By Janice Bi ’23 & Anoushka Kuswaha ’24

Staff Writer | Science & Environment Editor

“I grew up in a family that valued art a lot — my father is an art historian — so I get nostalgic when I go to museums and churches. … I grew up being immersed in that world,” Spencer Smith, assistant professor of physics at Mount Holyoke College, explained in an interview with Mount Holyoke News. “When it [comes] to physics, it seems completely different [from art]. … But how I initially got into physics was from an aesthetic point of view. … I saw aspects of physics that I thought are aesthetically beautiful. You can think of this in terms of symmetries, [like the] Principle of Simplicity, or you can … [think of] the complexity that can come out of very simple systems,” Smith said. 

Studying the intersections of complex, differing fields appears to be Smith’s natural instinct. Smith has taught at Mount Holyoke since 2013, according to the College’s website. In his work at Mount Holyoke, Smith invites students to investigate these intersections and explore the multiple dimensions of physics, a field rooted in analyzing the interactions present in the fundamental makeup of the universe. 

This mixing of fields is not found only in Smith’s interest in art and his professional pursuit of physics, but seems to guide him in all aspects of his life, including his research. According to his profile page on the Mount Holyoke website, Smith’s work “characterize[s] the complexity inherent in chaotic fluid motion.” Smith’s study of fluid dynamic systems is highly related to two different mathematical principles: chaos theory and topology. 

“Chaos theory is the study of how predictable systems are,” Smith said. He further explained that because a system’s predictability decreases with the passage of time, some systems become fundamentally unpredictable after a certain amount of time. Continuing on, he described the relationship between chaos theory and physics, saying, “This is a big, important thing in physics because a lot of what we do in physics is [to] try to predict the future. … What is this going to look like in the future? How is this going to be in the future?” We may not be able to get answers to these questions all the time, he explained, as systems display increasingly larger uncertainties over time, to the point that specialists are unable to predict or estimate future occurrences in some systems.  

“A classic system that people talk about with this is the weather,” Smith said. “There’s a reason why you can’t predict the weather past about seven to 10 days. That’s because the weather is fundamentally a chaotic system.
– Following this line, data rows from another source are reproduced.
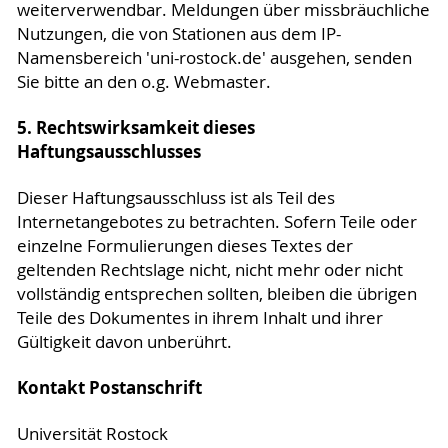
weiterverwendbar. Meldungen über missbräuchliche
Nutzungen, die von Stationen aus dem IP-
Namensbereich 'uni-rostock.de' ausgehen, senden
Sie bitte an den o.g. Webmaster.
5. Rechtswirksamkeit dieses
Haftungsausschlusses
Dieser Haftungsausschluss ist als Teil des
Internetangebotes zu betrachten. Sofern Teile oder
einzelne Formulierungen dieses Textes der
geltenden Rechtslage nicht, nicht mehr oder nicht
vollständig entsprechen sollten, bleiben die übrigen
Teile des Dokumentes in ihrem Inhalt und ihrer
Gültigkeit davon unberührt.
Kontakt Postanschrift
Universität Rostock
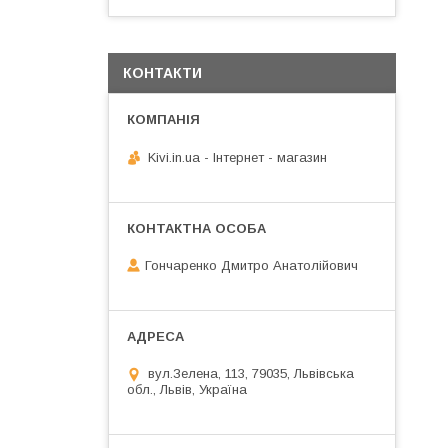
КОНТАКТИ
Kivi.in.ua - Інтернет - магазин
Гончаренко Дмитро Анатолійович
вул.Зелена, 113, 79035, Львівська
обл., Львів, Україна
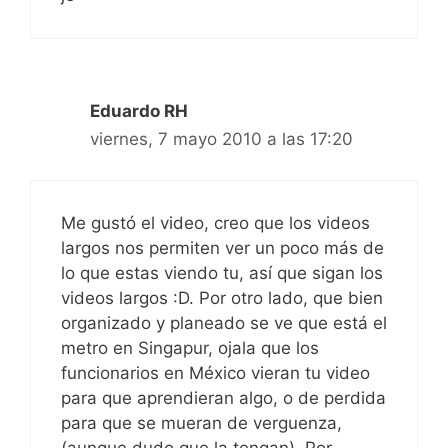
Eduardo RH
viernes, 7 mayo 2010 a las 17:20
Me gustó el video, creo que los videos
largos nos permiten ver un poco más de
lo que estas viendo tu, así que sigan los
videos largos :D. Por otro lado, que bien
organizado y planeado se ve que está el
metro en Singapur, ojala que los
funcionarios en México vieran tu video
para que aprendieran algo, o de perdida
para que se mueran de verguenza,
(aunque dudo que la tengan). Por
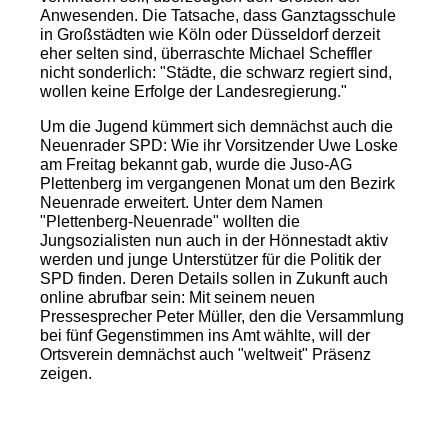
Anwesenden. Die Tatsache, dass Ganztagsschule
in Großstädten wie Köln oder Düsseldorf derzeit
eher selten sind, überraschte Michael Scheffler
nicht sonderlich: "Städte, die schwarz regiert sind,
wollen keine Erfolge der Landesregierung."
Um die Jugend kümmert sich demnächst auch die
Neuenrader SPD: Wie ihr Vorsitzender Uwe Loske
am Freitag bekannt gab, wurde die Juso-AG
Plettenberg im vergangenen Monat um den Bezirk
Neuenrade erweitert. Unter dem Namen
"Plettenberg-Neuenrade" wollten die
Jungsozialisten nun auch in der Hönnestadt aktiv
werden und junge Unterstützer für die Politik der
SPD finden. Deren Details sollen in Zukunft auch
online abrufbar sein: Mit seinem neuen
Pressesprecher Peter Müller, den die Versammlung
bei fünf Gegenstimmen ins Amt wählte, will der
Ortsverein demnächst auch "weltweit" Präsenz
zeigen.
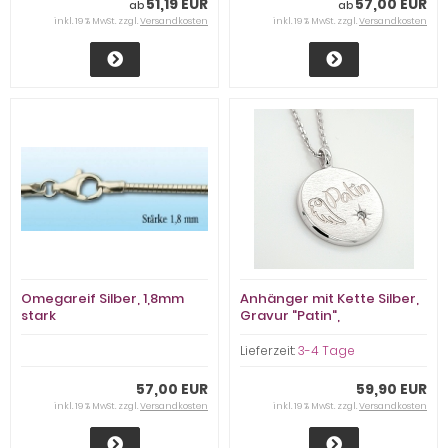
51,19 EUR
57,00 EUR
ab
ab
inkl. 19 % MwSt. zzgl.
Versandkosten
inkl. 19 % MwSt. zzgl.
Versandkosten
Omegareif Silber, 1,8mm
Anhänger mit Kette Silber,
stark
Gravur "Patin",
Zirkoniastein
Lieferzeit:
3-4 Tage
57,00 EUR
59,90 EUR
inkl. 19 % MwSt. zzgl.
Versandkosten
inkl. 19 % MwSt. zzgl.
Versandkosten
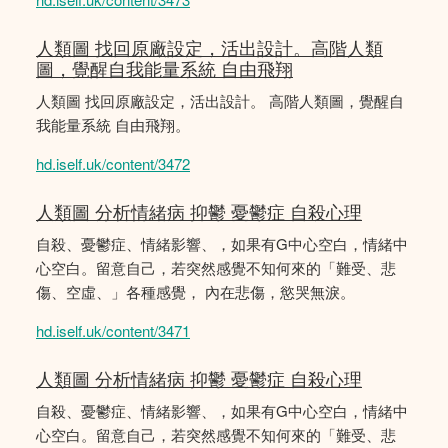
人類圖 找回原廠設定，活出設計。高階人類
圖，覺醒自我能量系統 自由飛翔
人類圖 找回原廠設定，活出設計。 高階人類圖，覺醒自
我能量系統 自由飛翔。
hd.iself.uk/content/3472
人類圖 分析情緒病 抑鬱 憂鬱症 自殺心理
自殺、憂鬱症、情緒影響、，如果有G中心空白，情緒中
心空白。留意自己，若突然感覺不知何來的「難受、悲
傷、空虛、」各種感覺， 內在悲傷，慾哭無淚。
hd.iself.uk/content/3471
人類圖 分析情緒病 抑鬱 憂鬱症 自殺心理
自殺、憂鬱症、情緒影響、，如果有G中心空白，情緒中
心空白。留意自己，若突然感覺不知何來的「難受、悲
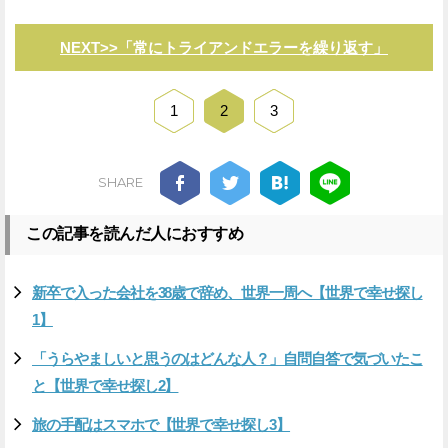
NEXT>>「常にトライアンドエラーを繰り返す」
1
2
3
SHARE
この記事を読んだ人におすすめ
新卒で入った会社を38歳で辞め、世界一周へ【世界で幸せ探し
1】
「うらやましいと思うのはどんな人？」自問自答で気づいたこ
と【世界で幸せ探し2】
旅の手配はスマホで【世界で幸せ探し3】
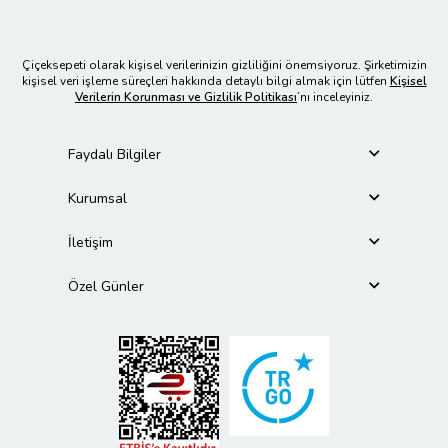
Çiçeksepeti olarak kişisel verilerinizin gizliliğini önemsiyoruz. Şirketimizin
kişisel veri işleme süreçleri hakkında detaylı bilgi almak için lütfen
Kişisel
Verilerin Korunması ve Gizlilik Politikası
’nı inceleyiniz.
Faydalı Bilgiler
Kurumsal
İletişim
Özel Günler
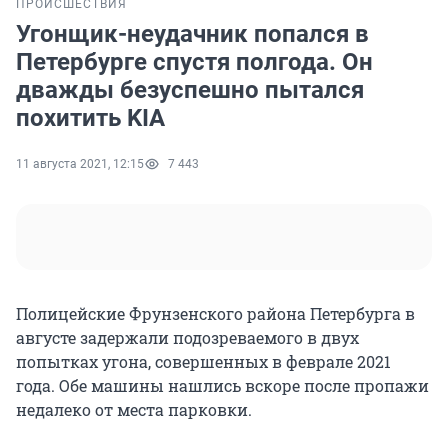
ПРОИСШЕСТВИЯ
Угонщик-неудачник попался в
Петербурге спустя полгода. Он
дважды безуспешно пытался
похитить KIA
11 августа 2021, 12:15
7 443
Полицейские Фрунзенского района Петербурга в
августе задержали подозреваемого в двух
попытках угона, совершенных в феврале 2021
года. Обе машины нашлись вскоре после пропажи
недалеко от места парковки.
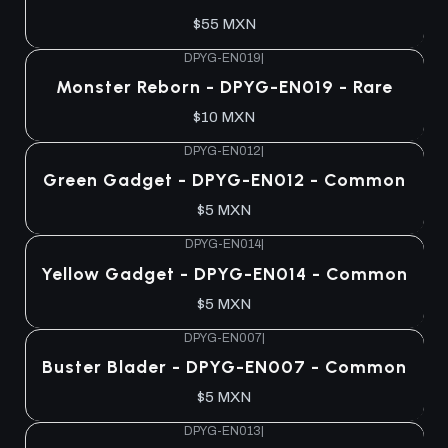
$55 MXN
DPYG-EN019
|
Agotado
Monster Reborn - DPYG-EN019 - Rare
$10 MXN
DPYG-EN012
|
Agotado
Green Gadget - DPYG-EN012 - Common
$5 MXN
DPYG-EN014
|
Agotado
Yellow Gadget - DPYG-EN014 - Common
$5 MXN
DPYG-EN007
|
Agotado
Buster Blader - DPYG-EN007 - Common
$5 MXN
DPYG-EN013
|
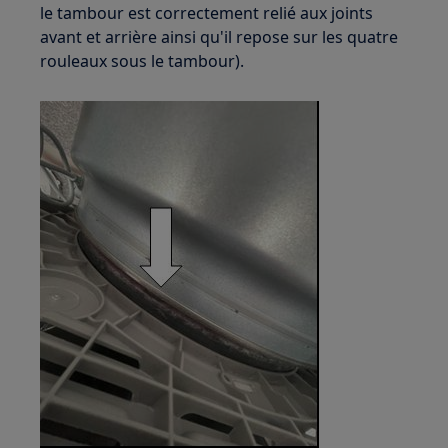
le tambour est correctement relié aux joints
avant et arrière ainsi qu'il repose sur les quatre
rouleaux sous le tambour).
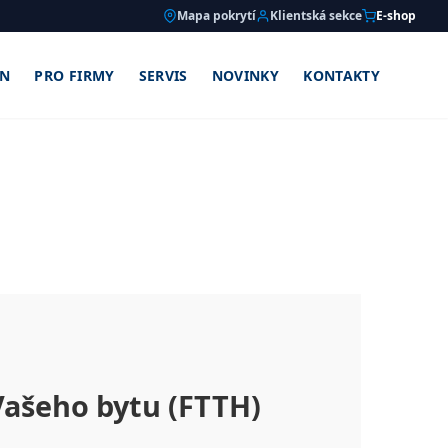
Mapa pokrytí
Klientská sekce
E-shop
ON
PRO FIRMY
SERVIS
NOVINKY
KONTAKTY
Vašeho bytu (FTTH)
No matter how precisely we get our current knowledge of the state of our atmosphere, we’re not going to be able to predict the weather past about 10 days. Because it’s chaotic. And so it’s a fundamental limit to what we know.” However, chaos theory is not simply an explanation of why we do not know things. With the study of structure and patterns, a better understanding on why and how things are happening could be gained.

Topology, on the other hand, is the study of shape properties, according to Smith. “Topology studies the properties of surfaces that are robust to stretching and squishing and all these other actions,” Smith summarized. For example, topologically, a sphere could be represented as a flat disc, since a sphere could be a flat disc after being squished down. 

When using mathematical theory to analyze and study fluid mechanics, its necessary to establish appropriate models for the theory and testing. This is why Smith places value on computer programming skills. 

Smith considers himself to be a self-taught computational physicist. Smith believes that the process of programming gives him space for “learning, mastery and understanding for a topic.”  He stated, “I always feel that for a physics topic, I only truly understand it if I can write an algorithm to model it or if I can write an algorithm to, in some way, make it computational.”

Smith grew to appreciate computational work and computer science through his work for his undergraduate thesis at Dartmouth College and, later, through his experience working at the MIT Lincoln Laboratory. 

Laughing, Smith explained, “[As] an undergraduate, I think I took two computer science classes. I wasn’t a minor in computer science.” Rather, his appreciation of computer science stemmed from a persistent, lifelong “fascination.” In high school, Smith and his friends used TI calculators to program in Beginner’s All-purpose Symbolic Instruction Code in order to program cellular automata, such as Conway’s Game of Life, into their calculators. Even through a simple childhood game, Smith said he could observe a “really beautiful set of behaviors that sort of mimics life.” 

From programming in BASIC in his teenage years to his undergraduate thesis work and his pre-graduate school experience at MIT Lincoln Laboratory, Smith discovered the importance of computer science and its utility in the physics field. Smith is encouraging students to start independent research and to expand their horizons and the number of lenses they can use to learn something new.